▶ _Questions_
a – In the passage below about Fermi and novae, turn the paragraph that begins "A nova is a sudden, short-lived brightening" into a short bulleted list that keeps its main facts.
b – According to the Fermi and novae passage below, when did Fermi's Large Area Telescope make its first nova detection?

▶ _Passage_

==============================

WASHINGTON, July 31, 2014 /PRNewswire-USNewswire/ -- Observations by NASA's Fermi Gamma-ray Space Telescope of several stellar eruptions, called novae, firmly establish these relatively common outbursts almost always produce gamma rays, the most energetic form of light.
"There's a saying that one is a fluke, two is a coincidence, and three is a class, and we're now at four novae and counting with Fermi," said Teddy Cheung, an astrophysicist at the Naval Research Laboratory in Washington, and the lead author of a paper reporting the findings in the Aug. 1 edition of the journal Science.
A nova is a sudden, short-lived brightening of an otherwise inconspicuous star caused by a thermonuclear explosion on the surface of a white dwarf, a compact star not much larger than Earth. Each nova explosion releases up to 100,000 times the annual energy output of our sun. Prior to Fermi, no one suspected these outbursts were capable of producing high-energy gamma rays, emission with energy levels millions of times greater than visible light and usually associated with far more powerful cosmic blasts.
Fermi's Large Area Telescope (LAT) scored its first nova detection, dubbed V407 Cygni, in March 2010. The outburst came from a rare type of star system in which a white dwarf interacts with a red giant, a star more than a hundred times the size of our sun. Other members of the same unusual class of stellar system have been observed "going nova" every few decades.
In 2012 and 2013, the LAT detected three so-called classical novae which occur in more common binaries where a white dwarf and a sun-like star orbit each other every few hours.
"We initially thought of V407 Cygni as a special case because the red giant's atmosphere is essentially leaking into space, producing a gaseous environment that interacts with the explosion's blast wave," said co-author Steven Shore, a professor of astrophysics at the University of Pisa in Italy. "But this can't explain more recent Fermi detections because none of those systems possess red giants."
Fermi detected the classical novae V339 Delphini in August 2013 and V1324 Scorpii in June 2012, following their discovery in visible light. In addition, on June 22, 2012, the LAT discovered a transient gamma-ray source about 20 degrees from the sun. More than a month later, when the sun had moved farther away, astronomers looking in visible light discovered a fading nova from V959 Monocerotis at the same position.

==============================

▶ _Source data_
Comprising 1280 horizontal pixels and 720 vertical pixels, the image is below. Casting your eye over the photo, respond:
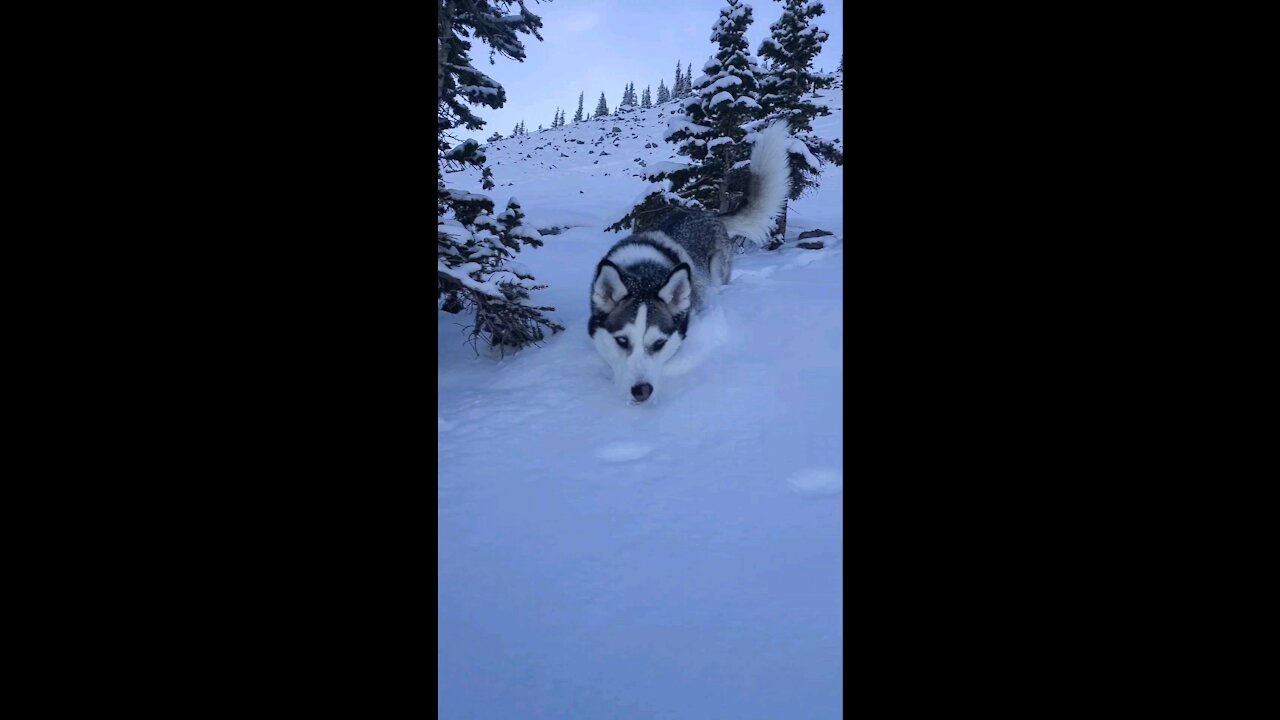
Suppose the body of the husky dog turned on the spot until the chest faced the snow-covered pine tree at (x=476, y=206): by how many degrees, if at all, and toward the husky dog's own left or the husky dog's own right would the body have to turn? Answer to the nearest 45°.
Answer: approximately 45° to the husky dog's own right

==============================

▶ _Response list_
a –
- A nova is a sudden, short-lived brightening of an otherwise inconspicuous star.
- It is caused by a thermonuclear explosion on the surface of a white dwarf, a compact star not much larger than Earth.
- Each explosion releases up to 100,000 times the sun's annual energy output.
- Before Fermi, no one suspected novae could produce high-energy gamma rays. Gamma rays carry millions of times more energy than visible light and are usually linked to far more powerful cosmic blasts.

b – March 2010, when it detected V407 Cygni.